Wet terugdringing beroep op de arbeidsongeschiktheidsregelingen
Artikel X
Geldend
Geldend vanaf 01-08-1993
- Bronpublicatie:
07-07-1993, Stb. 1993, 412 (uitgifte: 01-01-1993, kamerstukken: Staten-Generaal Digitaal: 22824 Overheid.nl: 22824)
- Inwerkingtreding
01-08-1993
- Bronpublicatie inwerkingtreding:
19-07-1993, Stb. 1993, 413 (uitgifte: 01-01-1993, kamerstukken/regelingnummer: -)

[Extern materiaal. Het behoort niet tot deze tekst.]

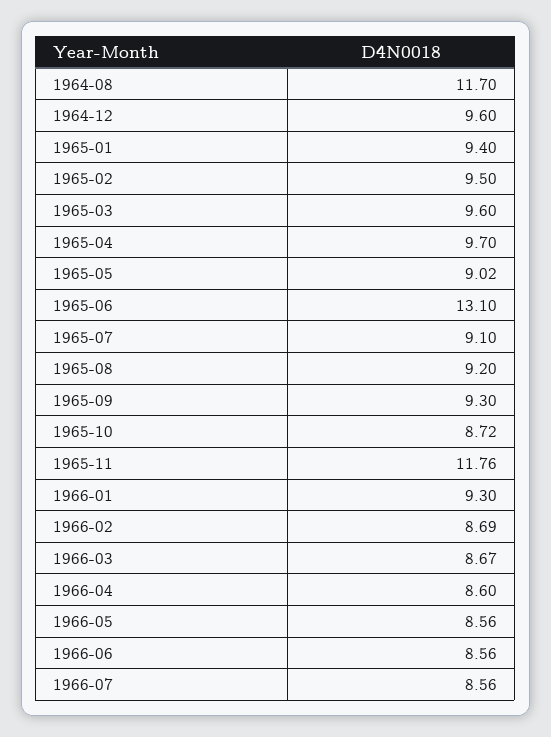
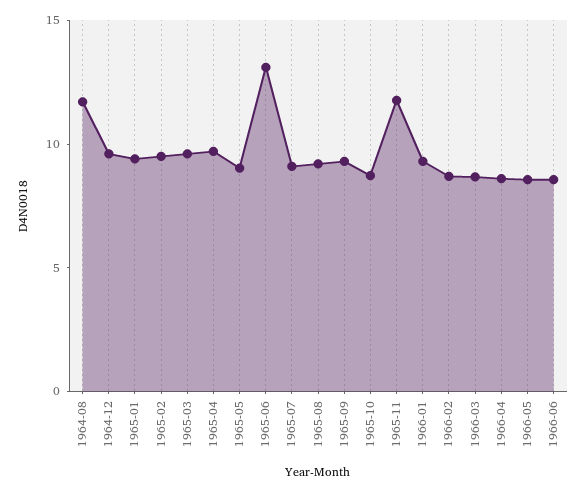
  {
    "1964-08": 11.7,
    "1964-12": 9.6,
    "1965-01": 9.4,
    "1965-02": 9.5,
    "1965-03": 9.6,
    "1965-04": 9.7,
    "1965-05": 9.02,
    "1965-06": 13.1,
    "1965-07": 9.1,
    "1965-08": 9.2,
    "1965-09": 9.3,
    "1965-10": 8.72,
    "1965-11": 11.76,
    "1966-01": 9.3,
    "1966-02": 8.69,
    "1966-03": 8.67,
    "1966-04": 8.6,
    "1966-05": 8.56,
-   "1966-06": 8.56,
+   "1966-06": 8.56
-   "1966-07": 8.56
  }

- Overige regelgevende instantie(s)
Ministerie van Binnenlandse Zaken en Koninkrijksrelaties
Ministerie van Verkeer en Waterstaat
Ministerie van Defensie
- Vakgebied(en)
Arbeidsrecht / Algemeen
Sociale zekerheid algemeen / Algemeen
1.
De stimuleringsuitkering bedraagt 60% van het totaal aan arbeidsongeschiktheidsuitkering en en[lees: en] de daarmee verband houdende vakantie-uitkeringen, daaronder begrepen de aanvulling van invaliditeitspensioen op grond van artikel F 9 van de Algemene burgerlijke pensioenwet, alsmede de verhoging op grond van artikel F 9b van die wet, dan wel de aanvulling van het invaliditeitspensioen op grond van artikel F 7 van de Spoorwegpensioenwet, alsmede de verhoging op grond van artikel F 7b van die wet, dan wel de aanvulling van het invaliditeitspensioen op grond van pensioen uit hoofde van ziekten of gebreken op grond van artikel E 6 van de Algemene militaire pensioenwet, alsmede de verhoging op grond van artikel F 6a van die wet en toeslag op grond van de Toeslagenwet (Stb. 1987, 91) dat wegens het verrichten van de arbeid vanaf de aanvang van die arbeid in een periode van drie jaar niet wordt uitbetaald.
2.
Voor de berekening van de niet betaalde toeslag, bedoeld in het eerste lid, wordt in afwijking van dat lid in aanmerking genomen het naar een bedrag per jaar herleide bedrag aan toeslag
- a.
waarop de betrokkene recht had onmiddellijk voorafgaande aan het verrichten van die werkzaamheden; of
- b.
waarop, indien het een volgende betalingstermijn betreft, de betrokkene recht zou hebben gehad op de eerste dag van die termijn indien hij die werkzaamheden niet was gaan verrichten.